What is expected:
Write out each record below exactly, but not the pictures.

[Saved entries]
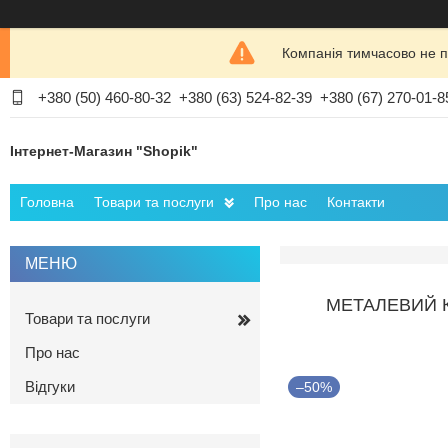
Компанія тимчасово не п
+380 (50) 460-80-32
+380 (63) 524-82-39
+380 (67) 270-01-8
Інтернет-Магазин "Shopik"
Головна
Товари та послуги
Про нас
Контакти
МЕТАЛЕВИЙ К
Товари та послуги
Про нас
Відгуки
–50%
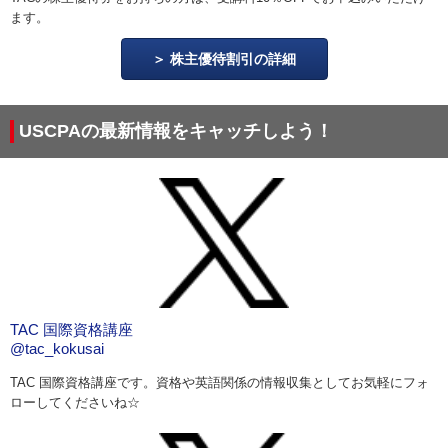
ます。
株主優待割引の詳細
USCPAの最新情報をキャッチしよう！
TAC 国際資格講座
@tac_kokusai
TAC 国際資格講座です。資格や英語関係の情報収集としてお気軽にフォ
ローしてくださいね☆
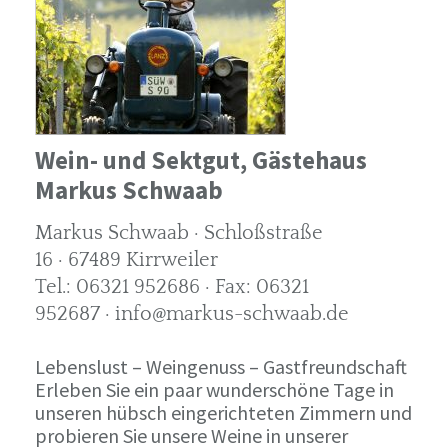
Wein- und Sektgut, Gästehaus
Markus Schwaab
Markus Schwaab · Schloßstraße
16 · 67489 Kirrweiler
Tel.: 06321 952686 · Fax: 06321
952687 · info@markus-schwaab.de
Lebenslust – Weingenuss – Gastfreundschaft
Erleben Sie ein paar wunderschöne Tage in
unseren hübsch eingerichteten Zimmern und
probieren Sie unsere Weine in unserer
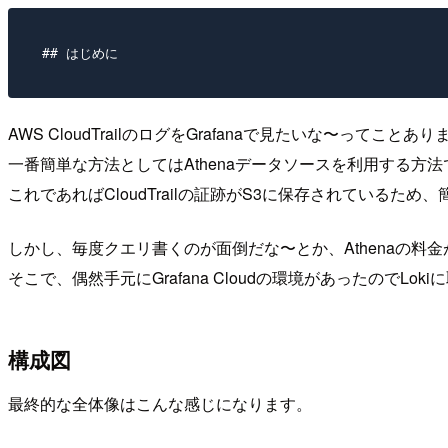
AWS CloudTrailのログをGrafanaで見たいな〜ってことあ
一番簡単な方法としてはAthenaデータソースを利用する方法
これであればCloudTrailの証跡がS3に保存されているため、
しかし、毎度クエリ書くのが面倒だな〜とか、Athenaの料
そこで、偶然手元にGrafana Cloudの環境があったのでL
構成図
最終的な全体像はこんな感じになります。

Your solution:
Компанія тимчасово не п
+380 (50) 460-80-32
+380 (63) 524-82-39
+380 (67) 270-01-8
Інтернет-Магазин "Shopik"
Головна
Товари та послуги
Про нас
Контакти
МЕТАЛЕВИЙ К
Товари та послуги
Про нас
Відгуки
–50%
ます。
株主優待割引の詳細
USCPAの最新情報をキャッチしよう！
TAC 国際資格講座
@tac_kokusai
TAC 国際資格講座です。資格や英語関係の情報収集としてお気軽にフォ
ローしてくださいね☆
Wein- und Sektgut, Gästehaus
Markus Schwaab
Markus Schwaab · Schloßstraße
16 · 67489 Kirrweiler
Tel.: 06321 952686 · Fax: 06321
952687 · info@markus-schwaab.de
Lebenslust – Weingenuss – Gastfreundschaft
Erleben Sie ein paar wunderschöne Tage in
unseren hübsch eingerichteten Zimmern und
probieren Sie unsere Weine in unserer
AWS CloudTrailのログをGrafanaで見たいな〜ってことあ
一番簡単な方法としてはAthenaデータソースを利用する方法
これであればCloudTrailの証跡がS3に保存されているため、
しかし、毎度クエリ書くのが面倒だな〜とか、Athenaの料
そこで、偶然手元にGrafana Cloudの環境があったのでL
構成図
最終的な全体像はこんな感じになります。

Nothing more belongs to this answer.